[Saved data entries]
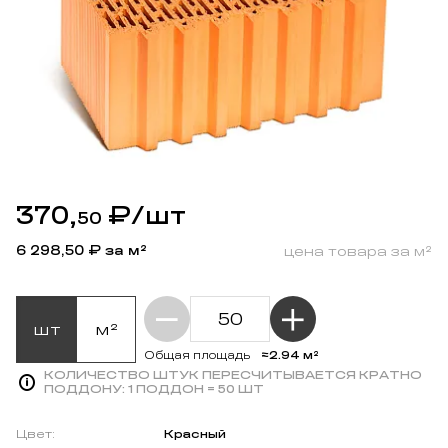
370,
₽
/шт
50
6 298,50
₽ за м²
цена товара за м²
шт
м²
≈2.94 м²
Общая площадь
КОЛИЧЕСТВО ШТУК ПЕРЕСЧИТЫВАЕТСЯ КРАТНО
ПОДДОНУ:
1 ПОДДОН = 50 ШТ
Цвет:
Красный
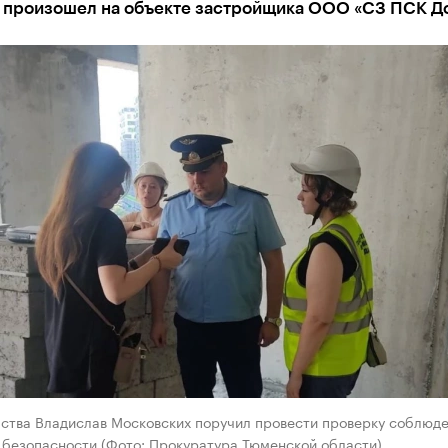
 произошел на объекте застройщика ООО «СЗ ПСК Д
мства Владислав Московских поручил провести проверку соблюд
 безопасности (Фото: Прокуратура Тюменской области)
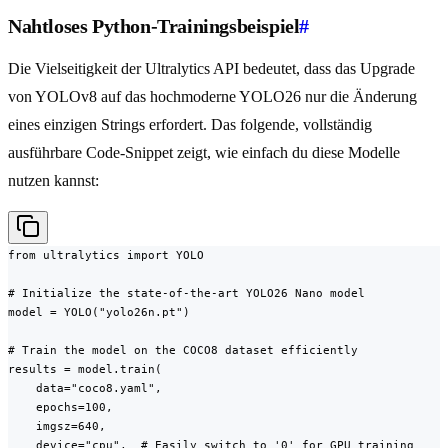
Nahtloses Python-Trainingsbeispiel
#
Die Vielseitigkeit der Ultralytics API bedeutet, dass das Upgrade
von YOLOv8 auf das hochmoderne YOLO26 nur die Änderung
eines einzigen Strings erfordert. Das folgende, vollständig
ausführbare Code-Snippet zeigt, wie einfach du diese Modelle
nutzen kannst:
from ultralytics import YOLO

# Initialize the state-of-the-art YOLO26 Nano model

model = YOLO("yolo26n.pt")

# Train the model on the COCO8 dataset efficiently

results = model.train(

    data="coco8.yaml",

    epochs=100,

    imgsz=640,

    device="cpu",  # Easily switch to '0' for GPU training
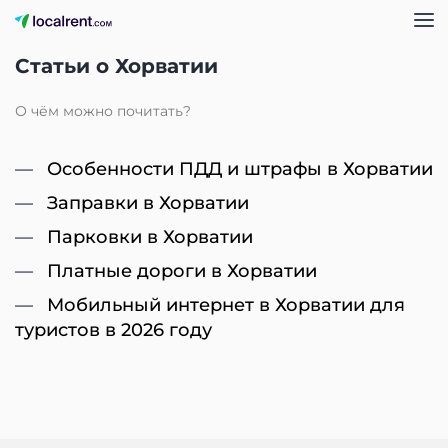
Статьи о Хорватии
О чём можно почитать?
Особенности ПДД и штрафы в Хорватии
Заправки в Хорватии
Парковки в Хорватии
Платные дороги в Хорватии
Мобильный интернет в Хорватии для
туристов в 2026 году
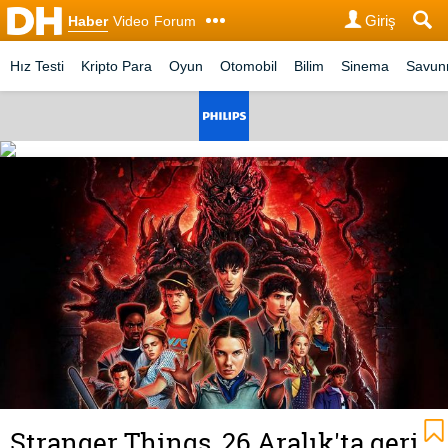
Giriş
Haber
Video
Forum
Hız Testi
Kripto Para
Oyun
Otomobil
Bilim
Sinema
Savu
Stranger Things, 26 Aralık'ta geri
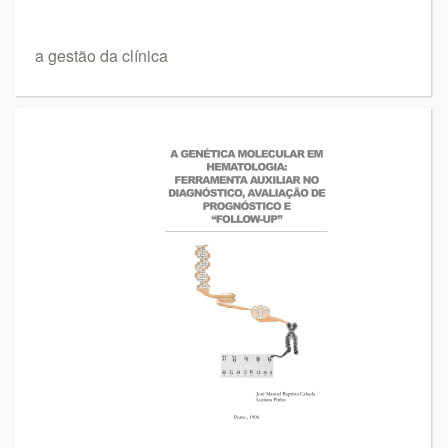
a gestão da clínica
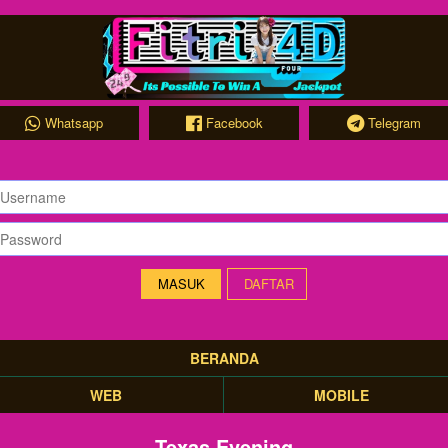
Whatsapp
Facebook
Telegram
DAFTAR
BERANDA
WEB
MOBILE
Texas Evening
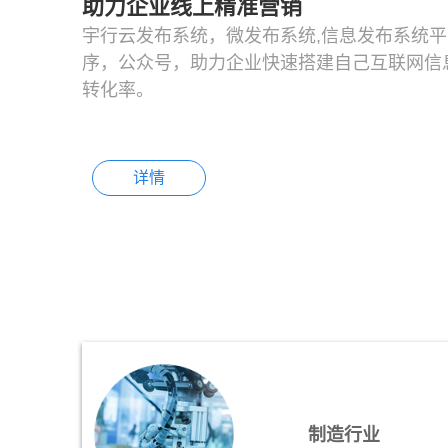
助力企业线上精准营销
宇行云发布系统，微发布系统,信息发布系统平
序，公众号，助力企业快速搭建自己互联网信
转化率。
详情
制造行业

* _About this task_: Could you output every line of text from the entries above as a numbered list, skipping blank lines and leaving out the pictures?

* _Answer to the exercise_:
1. 370,
2. ₽
3. /шт
4. 50
5. 6 298,50
6. ₽ за м²
7. цена товара за м²
8. шт
9. м²
10. ≈2.94 м²
11. Общая площадь
12. КОЛИЧЕСТВО ШТУК ПЕРЕСЧИТЫВАЕТСЯ КРАТНО
13. ПОДДОНУ:
14. 1 ПОДДОН = 50 ШТ
15. Цвет:
16. Красный
17.  произошел на объекте застройщика ООО «СЗ ПСК Д
18. мства Владислав Московских поручил провести проверку соблюд
19.  безопасности (Фото: Прокуратура Тюменской области)
20. Nahtloses Python-Trainingsbeispiel
21. #
22. Die Vielseitigkeit der Ultralytics API bedeutet, dass das Upgrade
23. von YOLOv8 auf das hochmoderne YOLO26 nur die Änderung
24. eines einzigen Strings erfordert. Das folgende, vollständig
25. ausführbare Code-Snippet zeigt, wie einfach du diese Modelle
26. nutzen kannst:
27. from ultralytics import YOLO
28. # Initialize the state-of-the-art YOLO26 Nano model
29. model = YOLO("yolo26n.pt")
30. # Train the model on the COCO8 dataset efficiently
31. results = model.train(
32.     data="coco8.yaml",
33.     epochs=100,
34.     imgsz=640,
35.     device="cpu",  # Easily switch to '0' for GPU training
36. Статьи о Хорватии
37. О чём можно почитать?
38. Особенности ПДД и штрафы в Хорватии
39. Заправки в Хорватии
40. Парковки в Хорватии
41. Платные дороги в Хорватии
42. Мобильный интернет в Хорватии для
43. туристов в 2026 году
44. Giriş
45. Haber
46. Video
47. Forum
48. Hız Testi
49. Kripto Para
50. Oyun
51. Otomobil
52. Bilim
53. Sinema
54. Savu
55. Stranger Things, 26 Aralık'ta geri
56. a gestão da clínica
57. Whatsapp
58. Facebook
59. Telegram
60. DAFTAR
61. BERANDA
62. WEB
63. MOBILE
64. Texas Evening
65. 助力企业线上精准营销
66. 宇行云发布系统，微发布系统,信息发布系统平
67. 序，公众号，助力企业快速搭建自己互联网信
68. 转化率。
69. 详情
70. 制造行业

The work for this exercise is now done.